(Excerpt)
# CBT - Mech Reference Errors



## Mech Uruk Thraka (Aug 18, 2020)

Beware, NCEES provided reference manual has errors in their steam table. 

Saturation pressure of water at 65F should be 0.3. See http://www.che.ksu.edu/docs/imported/SteamTable.pdf, https://www.engineeringtoolbox.com/water-vapor-saturation-pressure-d_599.html?vA=65&amp;units=F#, and/or https://www.slaythepe.com/uploads/7/2/3/9/72392189/water-steam_saturation_properties__by_temperature_in_us_units_.pdf for supporting documents. 

Additionally, we should be able to recognize the provided chart as incorrect as pressure is directly proportional to the temperature


----------



## Slay the P.E. (Aug 19, 2020)

Mech Uruk Thraka said:


> Beware, NCEES provided reference manual has errors in their steam table.
> 
> Saturation pressure of water at 65F should be 0.3. See http://www.che.ksu.edu/docs/imported/SteamTable.pdf, https://www.engineeringtoolbox.com/water-vapor-saturation-pressure-d_599.html?vA=65&amp;units=F#, and/or https://www.slaythepe.com/uploads/7/2/3/9/72392189/water-steam_saturation_properties__by_temperature_in_us_units_.pdf for supporting documents.
> 
> ...


Good catch.

It appears that of the highlighted values, only the one for 64F is incorrect (it should be 0.3 psia). Did you report this to them?


----------



## Mech Uruk Thraka (Aug 29, 2020)

I have.


----------



## Slay the P.E. (Aug 29, 2020)

Mech Uruk Thraka said:


> I have.


OK, thanks.


----------
(End Excerpt)
(Supplied records)
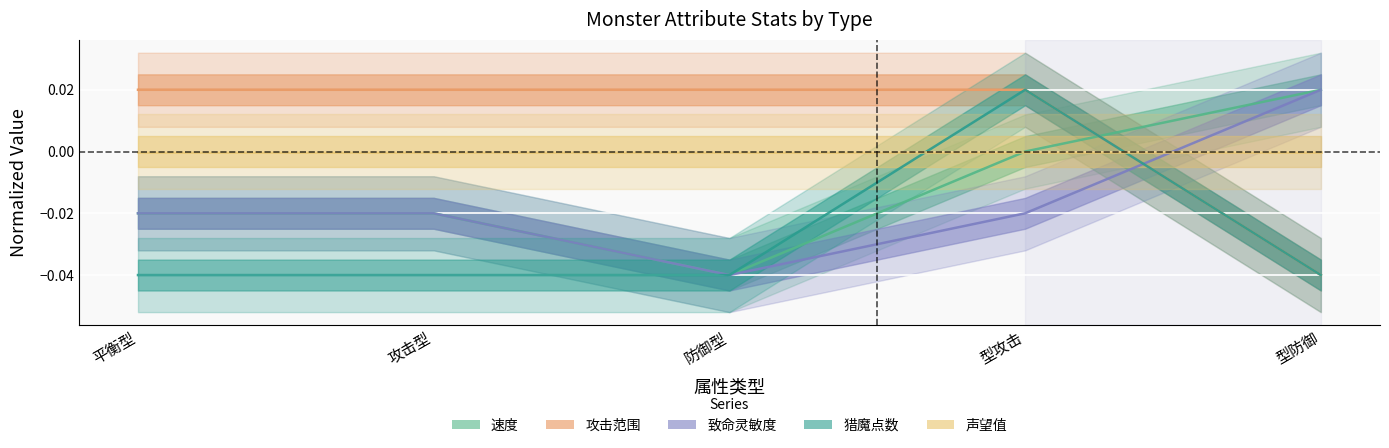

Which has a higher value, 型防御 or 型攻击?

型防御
(End Supplied records)
(Supplied records)
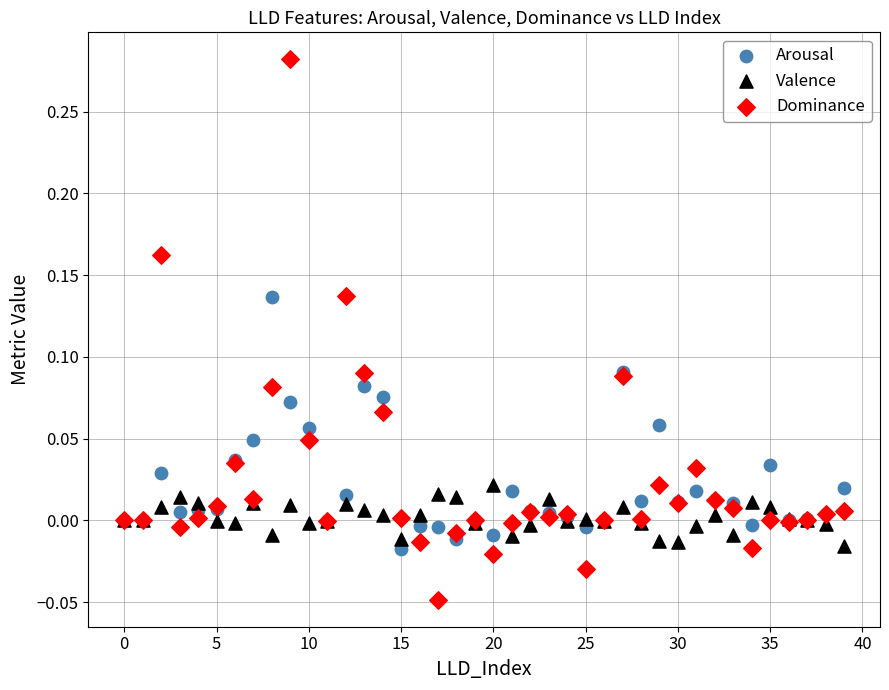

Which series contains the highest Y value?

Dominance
(End Supplied records)
| Problem 1 |
Give every distinct date on which a post in the steam table thread was made.
| Problem 2 |
Reproduce the stretch of the steam table thread from "It appears that" through "Thraka (Aug 29, 2020)".
The listing has no role in this work.

| Task solution 1 |
Aug 18, 2020; Aug 19, 2020; Aug 29, 2020

| Task solution 2 |
It appears that of the highlighted values, only the one for 64F is incorrect (it should be 0.3 psia). Did you report this to them?


----------



## Mech Uruk Thraka (Aug 29, 2020)